Description of the task — Below are records to retype exactly, except for the pictures.

Records provided —
-- -- --
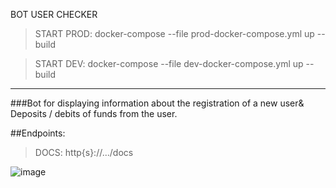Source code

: BOT USER CHECKER

>START PROD: docker-compose --file prod-docker-compose.yml up --build

>START DEV: docker-compose --file dev-docker-compose.yml up --build

-----
###Bot for displaying information about the registration of a new user& Deposits / debits of funds from the user.

##Endpoints:

>DOCS: http{s}://.../docs

![image](https://user-images.githubusercontent.com/84931791/172394067-2a694a50-a13e-4708-83be-2d9e9d35d984.png)
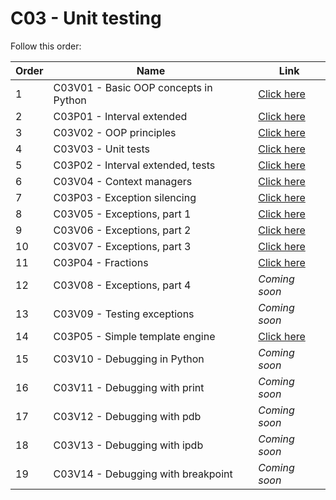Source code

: # C03 - Unit testing

Follow this order:


| Order | Name                                                    | Link                     |
|-------|---------------------------------------------------------|--------------------------|
| 1     | C03V01 - Basic OOP concepts in Python                   | [Click here](01-C03V01/) |
| 2     | C03P01 - Interval extended                              | [Click here](02-C03P01/) |
| 3     | C03V02 - OOP principles                                 | [Click here](03-C03V02/) |
| 4     | C03V03 - Unit tests                                     | [Click here](04-C03V03/) |
| 5     | C03P02 - Interval extended, tests                       | [Click here](05-C03P02/) |
| 6     | C03V04 - Context managers                               | [Click here](06-C03V04/) |
| 7     | C03P03 - Exception silencing                            | [Click here](07-C03P03/) |
| 8     | C03V05 - Exceptions, part 1                             | [Click here](08-C03V05/) |
| 9     | C03V06 - Exceptions, part 2                             | [Click here](09-C03V06/) |
| 10    | C03V07 - Exceptions, part 3                             | [Click here](10-C03V07/) |
| 11    | C03P04 - Fractions                                      | [Click here](11-C03P04/) |
| 12    | C03V08 - Exceptions, part 4                             | *Coming soon*            |
| 13    | C03V09 - Testing exceptions                             | *Coming soon*            |
| 14    | C03P05 - Simple template engine                         | [Click here](13-C03P05/) |
| 15    | C03V10 - Debugging in Python                            | *Coming soon*            |
| 16    | C03V11 - Debugging with print                           | *Coming soon*            |
| 17    | C03V12 - Debugging with pdb                             | *Coming soon*            |
| 18    | C03V13 - Debugging with ipdb                            | *Coming soon*            |
| 19    | C03V14 - Debugging with breakpoint                      | *Coming soon*            |
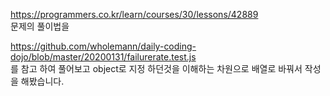 https://programmers.co.kr/learn/courses/30/lessons/42889  
문제의 풀이법을 

<https://github.com/wholemann/daily-coding-dojo/blob/master/20200131/failurerate.test.js>  
를 참고 하여 풀어보고 object로 지정 하던것을 이해하는 차원으로 배열로 바꿔서 작성을 해봤습니다.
-- -- --
Reply —
Source code

: BOT USER CHECKER

>START PROD: docker-compose --file prod-docker-compose.yml up --build

>START DEV: docker-compose --file dev-docker-compose.yml up --build

-----
###Bot for displaying information about the registration of a new user& Deposits / debits of funds from the user.

##Endpoints:

>DOCS: http{s}://.../docs

![image](https://user-images.githubusercontent.com/84931791/172394067-2a694a50-a13e-4708-83be-2d9e9d35d984.png)
Source code

: # C03 - Unit testing

Follow this order:


| Order | Name                                                    | Link                     |
|-------|---------------------------------------------------------|--------------------------|
| 1     | C03V01 - Basic OOP concepts in Python                   | [Click here](01-C03V01/) |
| 2     | C03P01 - Interval extended                              | [Click here](02-C03P01/) |
| 3     | C03V02 - OOP principles                                 | [Click here](03-C03V02/) |
| 4     | C03V03 - Unit tests                                     | [Click here](04-C03V03/) |
| 5     | C03P02 - Interval extended, tests                       | [Click here](05-C03P02/) |
| 6     | C03V04 - Context managers                               | [Click here](06-C03V04/) |
| 7     | C03P03 - Exception silencing                            | [Click here](07-C03P03/) |
| 8     | C03V05 - Exceptions, part 1                             | [Click here](08-C03V05/) |
| 9     | C03V06 - Exceptions, part 2                             | [Click here](09-C03V06/) |
| 10    | C03V07 - Exceptions, part 3                             | [Click here](10-C03V07/) |
| 11    | C03P04 - Fractions                                      | [Click here](11-C03P04/) |
| 12    | C03V08 - Exceptions, part 4                             | *Coming soon*            |
| 13    | C03V09 - Testing exceptions                             | *Coming soon*            |
| 14    | C03P05 - Simple template engine                         | [Click here](13-C03P05/) |
| 15    | C03V10 - Debugging in Python                            | *Coming soon*            |
| 16    | C03V11 - Debugging with print                           | *Coming soon*            |
| 17    | C03V12 - Debugging with pdb                             | *Coming soon*            |
| 18    | C03V13 - Debugging with ipdb                            | *Coming soon*            |
| 19    | C03V14 - Debugging with breakpoint                      | *Coming soon*            |
 https://programmers.co.kr/learn/courses/30/lessons/42889  
문제의 풀이법을 

<https://github.com/wholemann/daily-coding-dojo/blob/master/20200131/failurerate.test.js>  
를 참고 하여 풀어보고 object로 지정 하던것을 이해하는 차원으로 배열로 바꿔서 작성을 해봤습니다.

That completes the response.